- _Problem to solve_: Could every line of the listing be output exactly, with the pictures skipped?

- _Provided records_:

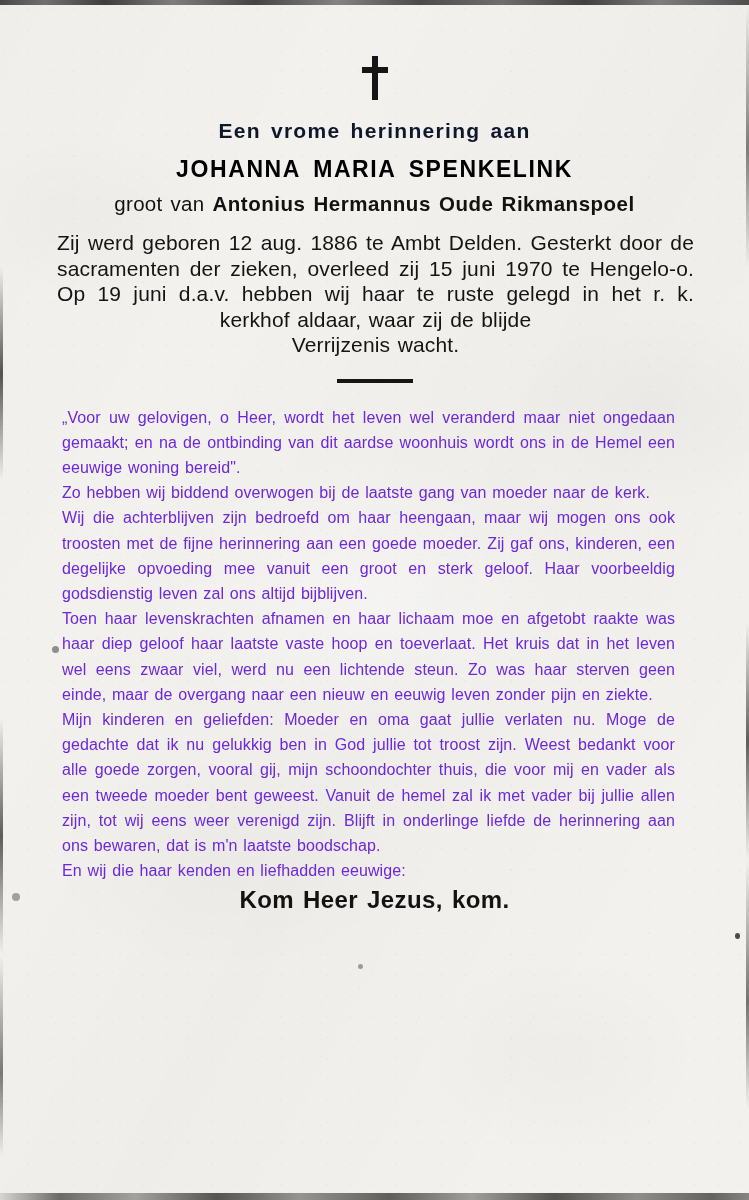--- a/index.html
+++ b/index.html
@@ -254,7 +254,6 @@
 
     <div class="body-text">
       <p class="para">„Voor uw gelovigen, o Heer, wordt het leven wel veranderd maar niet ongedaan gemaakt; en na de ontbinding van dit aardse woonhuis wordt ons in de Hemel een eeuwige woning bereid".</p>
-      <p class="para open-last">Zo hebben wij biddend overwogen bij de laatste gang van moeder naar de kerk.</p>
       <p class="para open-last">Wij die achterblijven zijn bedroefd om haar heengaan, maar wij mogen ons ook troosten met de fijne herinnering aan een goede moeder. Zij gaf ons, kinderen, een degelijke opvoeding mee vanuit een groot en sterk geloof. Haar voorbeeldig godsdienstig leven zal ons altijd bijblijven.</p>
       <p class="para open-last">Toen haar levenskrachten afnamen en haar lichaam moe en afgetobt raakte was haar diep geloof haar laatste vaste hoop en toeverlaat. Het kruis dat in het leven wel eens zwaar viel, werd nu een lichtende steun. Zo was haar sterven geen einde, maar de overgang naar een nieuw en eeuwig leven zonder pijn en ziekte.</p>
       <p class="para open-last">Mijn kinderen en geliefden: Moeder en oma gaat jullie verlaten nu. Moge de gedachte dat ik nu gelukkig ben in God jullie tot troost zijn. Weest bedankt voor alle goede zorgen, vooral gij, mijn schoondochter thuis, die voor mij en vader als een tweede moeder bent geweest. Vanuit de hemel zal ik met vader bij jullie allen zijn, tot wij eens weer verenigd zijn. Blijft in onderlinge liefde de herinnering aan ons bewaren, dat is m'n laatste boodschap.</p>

- _Solution to the problem_:
--- a/index.html
+++ b/index.html
@@ -254,7 +254,6 @@
 
     <div class="body-text">
       <p class="para">„Voor uw gelovigen, o Heer, wordt het leven wel veranderd maar niet ongedaan gemaakt; en na de ontbinding van dit aardse woonhuis wordt ons in de Hemel een eeuwige woning bereid".</p>
-      <p class="para open-last">Zo hebben wij biddend overwogen bij de laatste gang van moeder naar de kerk.</p>
       <p class="para open-last">Wij die achterblijven zijn bedroefd om haar heengaan, maar wij mogen ons ook troosten met de fijne herinnering aan een goede moeder. Zij gaf ons, kinderen, een degelijke opvoeding mee vanuit een groot en sterk geloof. Haar voorbeeldig godsdienstig leven zal ons altijd bijblijven.</p>
       <p class="para open-last">Toen haar levenskrachten afnamen en haar lichaam moe en afgetobt raakte was haar diep geloof haar laatste vaste hoop en toeverlaat. Het kruis dat in het leven wel eens zwaar viel, werd nu een lichtende steun. Zo was haar sterven geen einde, maar de overgang naar een nieuw en eeuwig leven zonder pijn en ziekte.</p>
       <p class="para open-last">Mijn kinderen en geliefden: Moeder en oma gaat jullie verlaten nu. Moge de gedachte dat ik nu gelukkig ben in God jullie tot troost zijn. Weest bedankt voor alle goede zorgen, vooral gij, mijn schoondochter thuis, die voor mij en vader als een tweede moeder bent geweest. Vanuit de hemel zal ik met vader bij jullie allen zijn, tot wij eens weer verenigd zijn. Blijft in onderlinge liefde de herinnering aan ons bewaren, dat is m'n laatste boodschap.</p>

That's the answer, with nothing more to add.